Last Updated:Friday - 09/24/2010
March 30, 2009
Obama takes a step toward peace with Iran
What a difference a year can make! A year ago, there were serious concerns that U.S. President George W. Bush's last hurrah would be a military attack on Iran – a reckless act if there ever was one. Now, the new American president, Barack Obama, has extended an olive leaf to the Iranian people and, most notably, the Iranian government on the occasion of the Persian new year celebration, Nowruz.
Obama lauded Iran's "great and celebrated culture" and appealed to "the common humanity that binds us together" in a March 20 video message. His administration is committed to diplomacy with Iran, he said, and foresees opportunities for partnerships and overcoming the divisions of the past 30 years.
Words will not end Iranian hostility to the U.S., Israel and whoever else excites the passions of the Islamic republic. But words are a good place to start.
Ayatollah Ali Khameini brushed aside Obama's speech, complaining that he continued to brand Iran as a terrorist nation. But Khameini left the door open for rapprochement, saying, "Should you change, our behaviour will change too."
The media advisor to President Mahmound Ahmadinejad called on the U.S. to admit its mistakes of the past – a litany that includes support for the shah's coup in 1953, shooting down an airliner, supporting Iraq in the brutal war of the 1980s and labeling the country as part of "the Axis of Evil."
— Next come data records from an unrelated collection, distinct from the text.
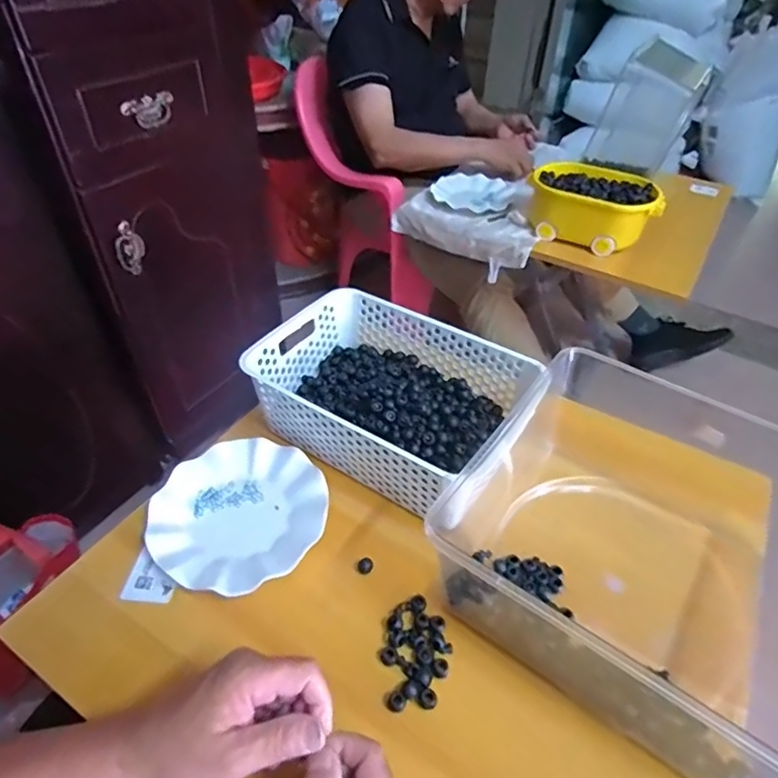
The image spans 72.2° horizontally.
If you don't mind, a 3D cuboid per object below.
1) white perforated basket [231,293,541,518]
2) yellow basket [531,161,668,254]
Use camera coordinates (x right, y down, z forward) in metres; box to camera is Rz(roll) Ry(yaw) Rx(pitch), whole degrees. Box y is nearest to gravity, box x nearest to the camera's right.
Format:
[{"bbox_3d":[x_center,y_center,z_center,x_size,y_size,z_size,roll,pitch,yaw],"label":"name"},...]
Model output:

The man has a point. All those Iranians shouting "Death to America" didn't get fired up over nothing. If Obama is going to start meaningful dialogue with Iran, there are going to have to be more words – including an admission that some American actions in relation to Iran were themselves pretty much equivalent to terrorism.
The time for a diplomatic breakthrough may be short. Israel believes that by the end of the year Iran will have the capacity to build nuclear weapons. If Israel launches a pre-emptive strike against Iranian nuclear facilities, hopes for diplomacy will be extinguished.
Israeli President Shimon Peres sent a mistake of his own to Iranians at Nowruz – end your country's uranium enrichment program and overthrow the government. It is hard to fathom what such sabre-rattling is supposed to accomplish.
Iran, of course, does have plenty of faults of its own. The defeat of the hot-headed, erratic Ahmadinejad in this summer's presidential elections would signal that Iranians too want a conciliatory approach.
When in 1991 the U.S. invaded Iraq – a country with a much smaller population and much less significant international stature than Iran – Pope John Paul II called the invasion "an adventure without return." It is that much more urgent that peaceful relations be established with Iran. Obama has taken one small, but significant, step in that direction. May there be many more.